Coincidencia o no, con toda la carga melancólica y nostálgica que nos remite a un contexto sonoro más en conexión con los años ’90 de Sonic Youth, Lush o Slowdive que con los 2020 del imperio del reggaetón y los ritmos urbanos; la isla en la que habita El Shirota es también un espacio en donde los sonidos de la urbe de Ciudad de México parece encontrar representación.
Y es que en este cóctel de noise, psicodelia pesada, rock negro, post-punk anárquico, jazz-rock de líneas absolutamente abiertas, zapadas viscosas y medios tiempos grunge-core, los mexicanos parecen traducir el lenguaje de los tamales a pie de calle, el humo de los autobuses, la violenta tensión del día a día en la capital mexicana.

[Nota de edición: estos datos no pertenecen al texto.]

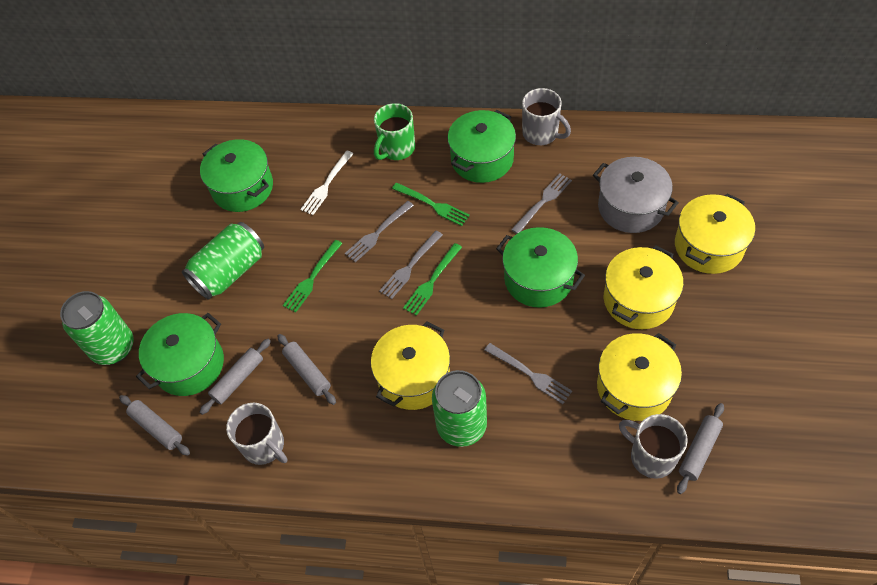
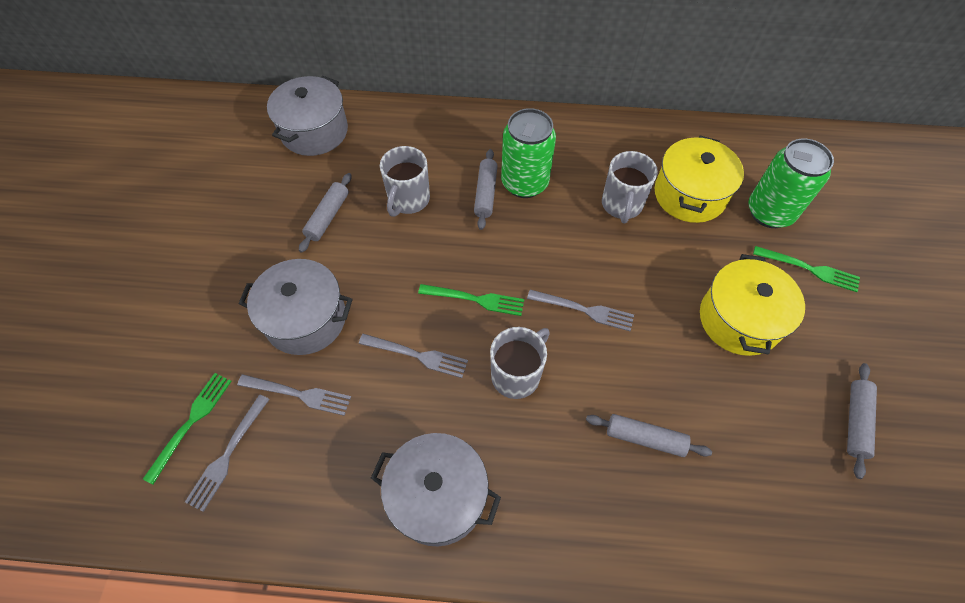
green can: [60,291,134,365] [182,222,264,300] [432,370,487,447] = 3 -> [501,108,556,198] [749,139,834,228] = 2
green mug: [374,103,415,160] = 1 -> none = 0
green pot: [136,313,224,396] [200,139,273,212] [448,110,516,183] [496,227,585,308] = 4 -> none = 0
grey pot: [593,157,679,233] = 1 -> [239,259,353,355] [267,76,348,156] [371,433,501,546] = 3
white fork: [300,151,354,215] = 1 -> none = 0
yellow pot: [371,321,450,410] [597,333,682,421] [604,246,684,329] [675,193,755,274] = 4 -> [655,136,744,223] [700,254,805,356] = 2

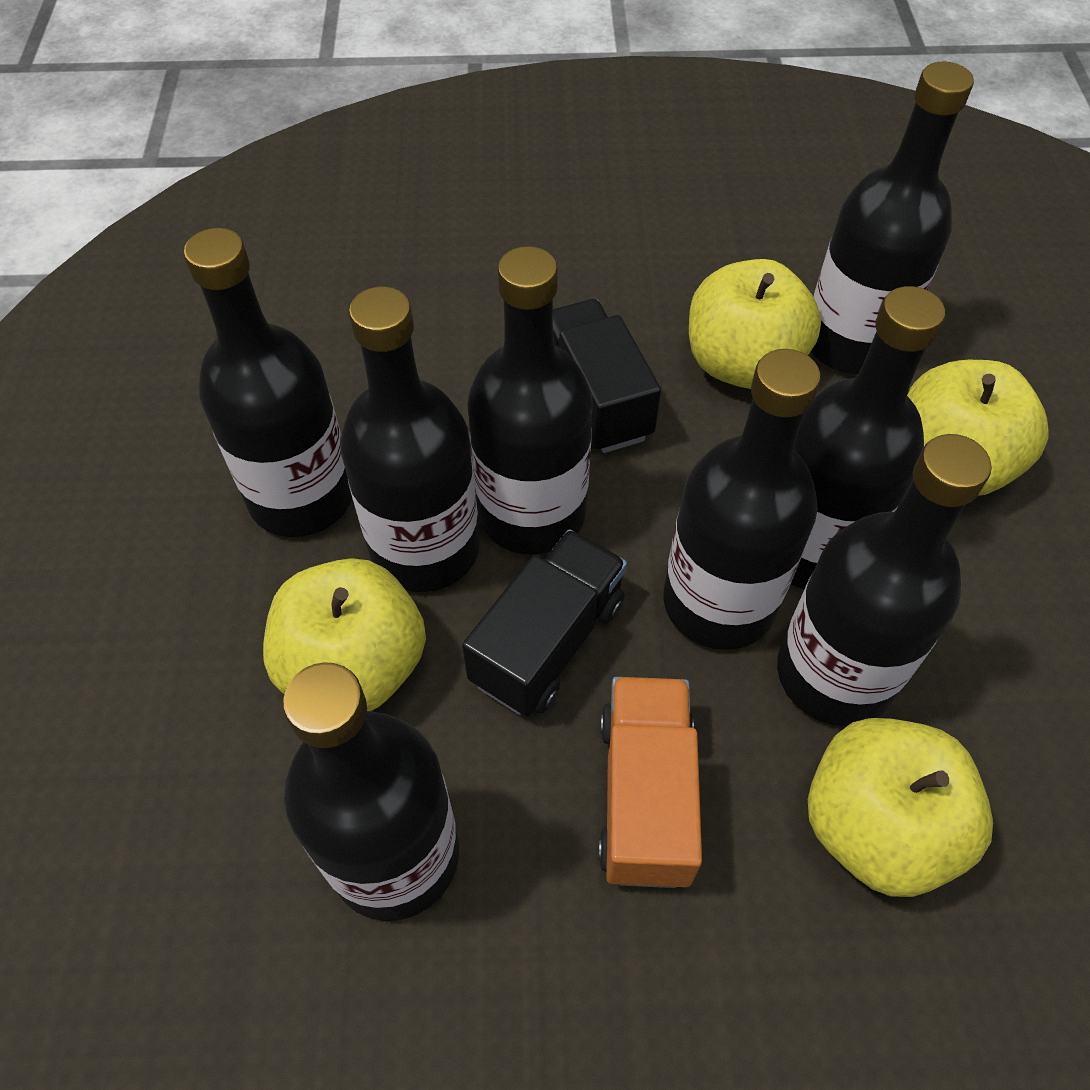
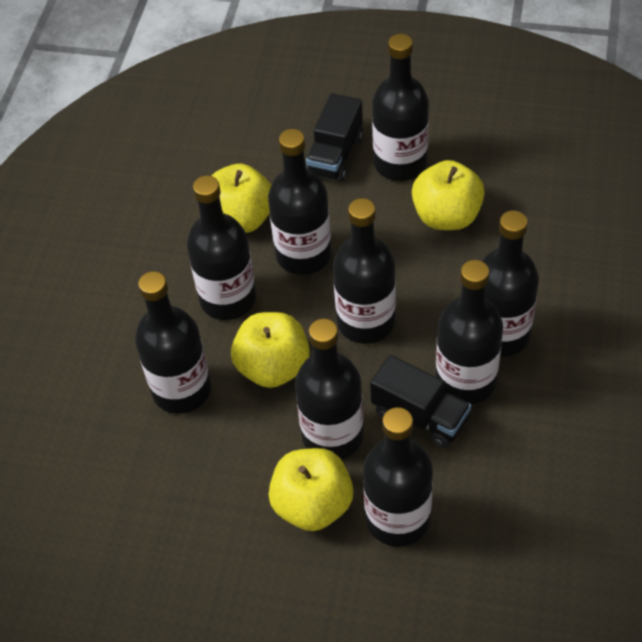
black bottle: [184,228,352,537] [283,662,459,921] [340,286,480,592] [468,246,592,555] [664,349,821,650] [777,434,992,726] [791,286,945,589] [811,61,974,374] = 8 -> [135,271,211,414] [187,175,256,320] [268,129,332,275] [295,319,364,459] [333,198,396,344] [363,407,433,547] [372,34,429,181] [436,260,503,404] [482,210,539,357] = 9
orange truck: [598,677,702,888] = 1 -> none = 0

De ahí que tanto cuando deciden estar en silencio (“El Chirota”) como cuando firman hits de casi siete minutos tan cerca de Mudhoney como de Attaque 77 (“No sé todo”); cuando son especialmente urgentes y crípticos (“AtorihS LE”) como cuando deciden buscar sin el objetivo de encontrar (los más de doce minutos de “RTL”); cuando ponen BSO al adictivo desencanto de la vida urbana (“La Ciudad”) como cuando se saben embajadores mexicanos de la querencia de Él mató a un policía motorizado (“Más de una vez”); cuando firman un medio tiempo viscoso (“A donde voy”) como un punk costra (“El Bob Rosendo”); siempre, pero siempre, consiguen proyectar una personalidad tan arrolladora como los matices de su sonido: ese humo negro que no respiras, pero que te empuja como si se tratase de un pogo, un mosh o un slam en tu tugurio favorito.